Continuing the search, the team took the approach of coupling synthetic let-7 precursors to microscopic beads before incubating them with embryonic cells. The samples were then purified, eliminating everything that was not bound to the miRNA–bead complexes, and run through a mass spectrometer, which identified anything that had bound to the complexes. A list of 20 to 30 proteins emerged. “One of the interesting proteins that caught our eye immediately was one called Lin-28 because it’s been known to be highly expressed in stem cells. Many of the other RNA-binding proteins are expressed in all kinds of cells, but Lin-28 is specific to stem cells,” said Gregory. “In fact, during one of our discussions, I said, ‘If it’s not Lin-28, then I don’t know what it is.’ Biologically, it makes sense. So Lin-28 became our number one candidate.”
An interesting twist came when Lin-28 was independently identified by another lab in Wisconsin last December as a factor for reprogramming human somatic cells back into embryonic stem cells. Yet even though this lab had identified the factor, the scientists did not know how it worked. “So what our study did was bring together these different areas of research,” said Daley. “Ours is very interested in fundamental miRNA biogenesis, and the other is interested in the reprogramming phenomenon. Our study provides a mechanism for one of the factors.”

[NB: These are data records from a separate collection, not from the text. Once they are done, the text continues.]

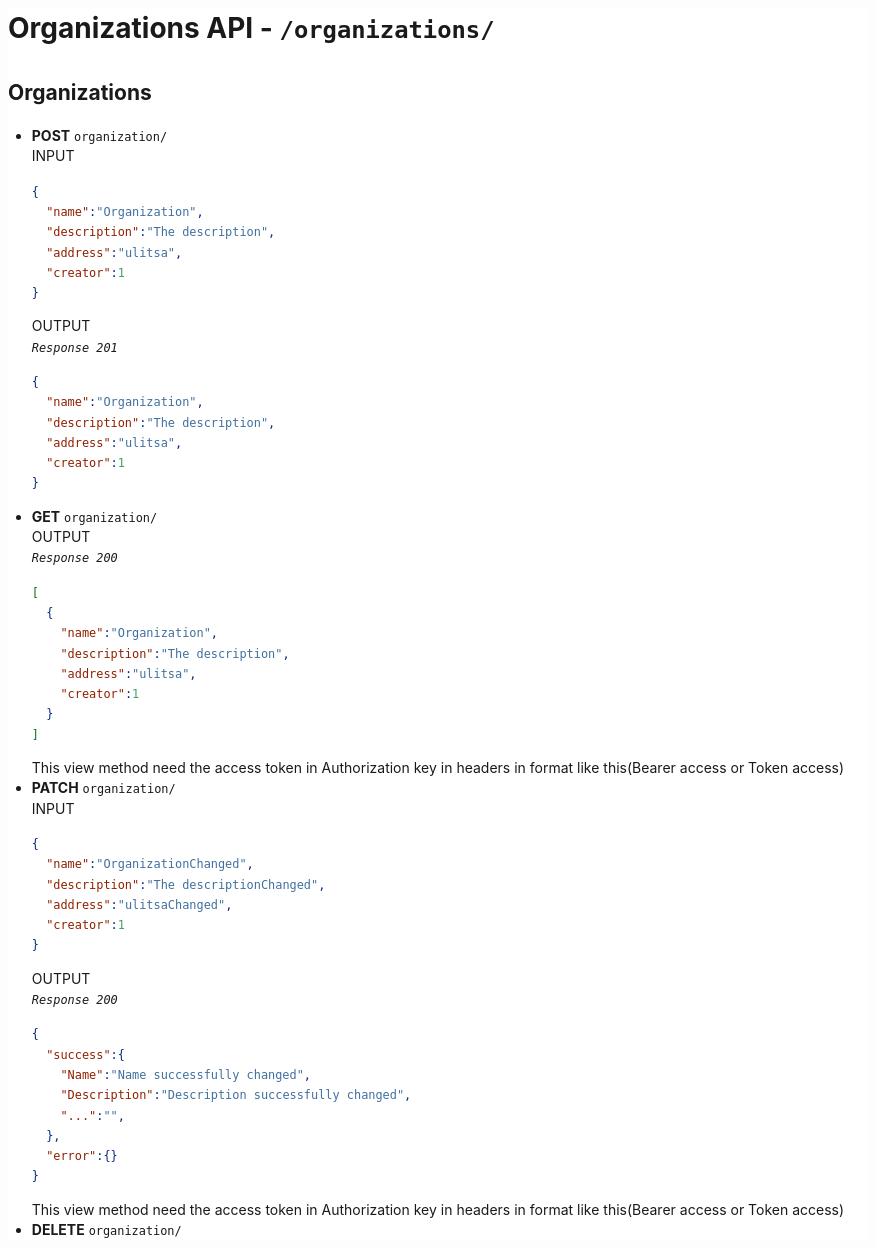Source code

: # **Organizations API** - **`/organizations/`**   
    
## **Organizations**    
* **POST** `organization/`    
  INPUT    
  ```json  
  {  
    "name":"Organization",
    "description":"The description",
    "address":"ulitsa",
    "creator":1 
  }  
  ```    
  OUTPUT    
  *`Response 201`*    
  ```json  
  {  
    "name":"Organization",
    "description":"The description",
    "address":"ulitsa",
    "creator":1 
  }
  ```    
* **GET** `organization/`    
  OUTPUT    
  *`Response 200`*    
  ```json  
  [  
    { 
      "name":"Organization",
      "description":"The description",
      "address":"ulitsa",
      "creator":1 
    }
  ]
  ```    
  This view method need the access token in Authorization key in headers in format like this(Bearer access or Token access)    
* **PATCH** `organization/`    
  INPUT    
  ```json  
  {  
    "name":"OrganizationChanged",
    "description":"The descriptionChanged",
    "address":"ulitsaChanged",
    "creator":1 
  }  
  ```    
  OUTPUT    
  *`Response 200`*  
  ```json  
  {  
    "success":{
      "Name":"Name successfully changed", 
      "Description":"Description successfully changed",
      "...":"",
    },
    "error":{}
  }  
  ```  
  This view method need the access token in Authorization key in headers in format like this(Bearer access or Token access)  
* **DELETE** `organization/`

Daley’s team then went on to demonstrate that not only did Lin-28 possess the ability to block processing of all 12 members of the let-7 family in vitro, but that when Lin-28 was added to cells that do not normally express it, it can create a block of let-7 processing. What is more, when Lin-28 levels were knocked down, let-7 levels accumulated.
“We found the first miRNA inhibitor,” said Gregory, “and a selective inhibitor—it only represses the let-7 family of miRNAs.”
CrossroadsAside from the reprogramming angle, there may also be a cancer angle. For years there has been speculation that in cancer there is the phenomenon of de-differentiation, in which mature cells revert to an earlier state, a kind of reprogramming. So now with increasing studies linking let-7 levels with certain cancers, Lin-28 looks like it could also be an attractive drug target for cancer therapy.
“What makes Lin-28 really exciting to the scientific community is that it’s at the crossroads between two phenomena,” Daley explained. “If your goal is to make embryonic stem cells, you’d want to find a molecule to mimic or activate Lin-28 function. On the flip side, if your concern is abrogating growth and proliferation of cancer, then you’d want to antagonize Lin-28 because then that will lead to upregulation of let-7, which will slow down cancer cell growth.
“So drugs that mimic Lin-28 would be useful for stem cell research, and drugs that antagonize Lin-28 might be anticancer agents in certain contexts,” Daley said.